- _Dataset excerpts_
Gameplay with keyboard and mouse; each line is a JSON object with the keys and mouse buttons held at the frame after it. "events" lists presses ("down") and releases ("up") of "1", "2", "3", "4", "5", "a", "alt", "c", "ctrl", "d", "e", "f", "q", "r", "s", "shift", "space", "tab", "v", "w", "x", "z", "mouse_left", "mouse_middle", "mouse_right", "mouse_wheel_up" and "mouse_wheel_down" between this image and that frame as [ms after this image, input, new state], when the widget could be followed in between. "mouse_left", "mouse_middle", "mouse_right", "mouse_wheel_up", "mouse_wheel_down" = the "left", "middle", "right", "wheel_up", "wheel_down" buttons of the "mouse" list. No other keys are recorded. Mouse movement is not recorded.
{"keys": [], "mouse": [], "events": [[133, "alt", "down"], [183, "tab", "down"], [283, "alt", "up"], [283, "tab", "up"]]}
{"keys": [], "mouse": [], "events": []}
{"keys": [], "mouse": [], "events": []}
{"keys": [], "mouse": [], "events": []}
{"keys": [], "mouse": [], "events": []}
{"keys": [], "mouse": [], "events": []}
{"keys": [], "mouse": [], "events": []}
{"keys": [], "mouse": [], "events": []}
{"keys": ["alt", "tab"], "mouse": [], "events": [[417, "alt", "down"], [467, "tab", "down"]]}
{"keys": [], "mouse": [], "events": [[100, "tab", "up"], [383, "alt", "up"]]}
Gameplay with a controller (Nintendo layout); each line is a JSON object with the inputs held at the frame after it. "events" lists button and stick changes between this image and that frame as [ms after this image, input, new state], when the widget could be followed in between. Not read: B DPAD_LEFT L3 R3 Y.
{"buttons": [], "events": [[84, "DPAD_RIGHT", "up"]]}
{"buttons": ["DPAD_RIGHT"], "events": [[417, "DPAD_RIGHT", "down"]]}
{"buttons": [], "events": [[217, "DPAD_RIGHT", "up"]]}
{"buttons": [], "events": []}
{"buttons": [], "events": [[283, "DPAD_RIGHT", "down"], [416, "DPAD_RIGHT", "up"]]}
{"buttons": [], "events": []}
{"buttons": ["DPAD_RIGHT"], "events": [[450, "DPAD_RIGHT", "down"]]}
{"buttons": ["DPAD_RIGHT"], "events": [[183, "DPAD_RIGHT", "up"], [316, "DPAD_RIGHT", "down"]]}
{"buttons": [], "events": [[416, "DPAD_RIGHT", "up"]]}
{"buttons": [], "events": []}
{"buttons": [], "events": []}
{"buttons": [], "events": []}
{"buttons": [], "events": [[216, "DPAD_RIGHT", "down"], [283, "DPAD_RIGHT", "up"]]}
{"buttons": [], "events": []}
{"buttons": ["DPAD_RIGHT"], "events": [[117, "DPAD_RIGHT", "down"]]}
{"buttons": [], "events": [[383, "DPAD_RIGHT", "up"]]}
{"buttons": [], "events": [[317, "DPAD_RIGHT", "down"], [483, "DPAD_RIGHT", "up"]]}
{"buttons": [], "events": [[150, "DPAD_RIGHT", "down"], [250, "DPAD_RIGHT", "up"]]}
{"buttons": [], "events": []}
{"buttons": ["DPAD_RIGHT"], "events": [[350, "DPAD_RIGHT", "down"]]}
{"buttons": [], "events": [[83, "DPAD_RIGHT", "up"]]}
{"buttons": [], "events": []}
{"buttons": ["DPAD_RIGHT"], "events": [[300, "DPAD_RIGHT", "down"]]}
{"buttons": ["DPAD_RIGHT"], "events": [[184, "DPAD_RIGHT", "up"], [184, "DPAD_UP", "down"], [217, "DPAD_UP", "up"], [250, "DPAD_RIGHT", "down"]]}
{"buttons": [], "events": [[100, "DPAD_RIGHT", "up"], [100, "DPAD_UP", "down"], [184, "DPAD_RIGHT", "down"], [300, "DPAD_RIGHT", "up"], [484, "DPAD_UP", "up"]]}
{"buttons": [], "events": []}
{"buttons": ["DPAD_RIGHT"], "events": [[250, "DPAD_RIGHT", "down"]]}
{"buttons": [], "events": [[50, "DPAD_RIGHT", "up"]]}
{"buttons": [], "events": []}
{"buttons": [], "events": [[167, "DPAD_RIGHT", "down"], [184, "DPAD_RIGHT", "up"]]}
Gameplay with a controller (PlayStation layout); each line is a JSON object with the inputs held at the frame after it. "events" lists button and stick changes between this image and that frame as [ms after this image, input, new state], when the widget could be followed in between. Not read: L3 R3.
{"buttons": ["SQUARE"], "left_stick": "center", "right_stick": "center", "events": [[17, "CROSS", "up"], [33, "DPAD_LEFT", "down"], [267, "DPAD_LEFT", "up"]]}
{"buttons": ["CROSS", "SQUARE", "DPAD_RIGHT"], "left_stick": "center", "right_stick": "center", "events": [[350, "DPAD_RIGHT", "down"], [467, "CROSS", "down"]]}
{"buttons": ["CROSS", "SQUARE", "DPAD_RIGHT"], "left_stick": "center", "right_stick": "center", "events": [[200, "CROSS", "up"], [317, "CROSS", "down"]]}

- _EXERCISE OBJECTIVE_
Reply by returning the full set of records above exactly.

- _PROBLEM SOLUTION_
Gameplay with keyboard and mouse; each line is a JSON object with the keys and mouse buttons held at the frame after it. "events" lists presses ("down") and releases ("up") of "1", "2", "3", "4", "5", "a", "alt", "c", "ctrl", "d", "e", "f", "q", "r", "s", "shift", "space", "tab", "v", "w", "x", "z", "mouse_left", "mouse_middle", "mouse_right", "mouse_wheel_up" and "mouse_wheel_down" between this image and that frame as [ms after this image, input, new state], when the widget could be followed in between. "mouse_left", "mouse_middle", "mouse_right", "mouse_wheel_up", "mouse_wheel_down" = the "left", "middle", "right", "wheel_up", "wheel_down" buttons of the "mouse" list. No other keys are recorded. Mouse movement is not recorded.
{"keys": [], "mouse": [], "events": [[133, "alt", "down"], [183, "tab", "down"], [283, "alt", "up"], [283, "tab", "up"]]}
{"keys": [], "mouse": [], "events": []}
{"keys": [], "mouse": [], "events": []}
{"keys": [], "mouse": [], "events": []}
{"keys": [], "mouse": [], "events": []}
{"keys": [], "mouse": [], "events": []}
{"keys": [], "mouse": [], "events": []}
{"keys": [], "mouse": [], "events": []}
{"keys": ["alt", "tab"], "mouse": [], "events": [[417, "alt", "down"], [467, "tab", "down"]]}
{"keys": [], "mouse": [], "events": [[100, "tab", "up"], [383, "alt", "up"]]}
Gameplay with a controller (Nintendo layout); each line is a JSON object with the inputs held at the frame after it. "events" lists button and stick changes between this image and that frame as [ms after this image, input, new state], when the widget could be followed in between. Not read: B DPAD_LEFT L3 R3 Y.
{"buttons": [], "events": [[84, "DPAD_RIGHT", "up"]]}
{"buttons": ["DPAD_RIGHT"], "events": [[417, "DPAD_RIGHT", "down"]]}
{"buttons": [], "events": [[217, "DPAD_RIGHT", "up"]]}
{"buttons": [], "events": []}
{"buttons": [], "events": [[283, "DPAD_RIGHT", "down"], [416, "DPAD_RIGHT", "up"]]}
{"buttons": [], "events": []}
{"buttons": ["DPAD_RIGHT"], "events": [[450, "DPAD_RIGHT", "down"]]}
{"buttons": ["DPAD_RIGHT"], "events": [[183, "DPAD_RIGHT", "up"], [316, "DPAD_RIGHT", "down"]]}
{"buttons": [], "events": [[416, "DPAD_RIGHT", "up"]]}
{"buttons": [], "events": []}
{"buttons": [], "events": []}
{"buttons": [], "events": []}
{"buttons": [], "events": [[216, "DPAD_RIGHT", "down"], [283, "DPAD_RIGHT", "up"]]}
{"buttons": [], "events": []}
{"buttons": ["DPAD_RIGHT"], "events": [[117, "DPAD_RIGHT", "down"]]}
{"buttons": [], "events": [[383, "DPAD_RIGHT", "up"]]}
{"buttons": [], "events": [[317, "DPAD_RIGHT", "down"], [483, "DPAD_RIGHT", "up"]]}
{"buttons": [], "events": [[150, "DPAD_RIGHT", "down"], [250, "DPAD_RIGHT", "up"]]}
{"buttons": [], "events": []}
{"buttons": ["DPAD_RIGHT"], "events": [[350, "DPAD_RIGHT", "down"]]}
{"buttons": [], "events": [[83, "DPAD_RIGHT", "up"]]}
{"buttons": [], "events": []}
{"buttons": ["DPAD_RIGHT"], "events": [[300, "DPAD_RIGHT", "down"]]}
{"buttons": ["DPAD_RIGHT"], "events": [[184, "DPAD_RIGHT", "up"], [184, "DPAD_UP", "down"], [217, "DPAD_UP", "up"], [250, "DPAD_RIGHT", "down"]]}
{"buttons": [], "events": [[100, "DPAD_RIGHT", "up"], [100, "DPAD_UP", "down"], [184, "DPAD_RIGHT", "down"], [300, "DPAD_RIGHT", "up"], [484, "DPAD_UP", "up"]]}
{"buttons": [], "events": []}
{"buttons": ["DPAD_RIGHT"], "events": [[250, "DPAD_RIGHT", "down"]]}
{"buttons": [], "events": [[50, "DPAD_RIGHT", "up"]]}
{"buttons": [], "events": []}
{"buttons": [], "events": [[167, "DPAD_RIGHT", "down"], [184, "DPAD_RIGHT", "up"]]}
Gameplay with a controller (PlayStation layout); each line is a JSON object with the inputs held at the frame after it. "events" lists button and stick changes between this image and that frame as [ms after this image, input, new state], when the widget could be followed in between. Not read: L3 R3.
{"buttons": ["SQUARE"], "left_stick": "center", "right_stick": "center", "events": [[17, "CROSS", "up"], [33, "DPAD_LEFT", "down"], [267, "DPAD_LEFT", "up"]]}
{"buttons": ["CROSS", "SQUARE", "DPAD_RIGHT"], "left_stick": "center", "right_stick": "center", "events": [[350, "DPAD_RIGHT", "down"], [467, "CROSS", "down"]]}
{"buttons": ["CROSS", "SQUARE", "DPAD_RIGHT"], "left_stick": "center", "right_stick": "center", "events": [[200, "CROSS", "up"], [317, "CROSS", "down"]]}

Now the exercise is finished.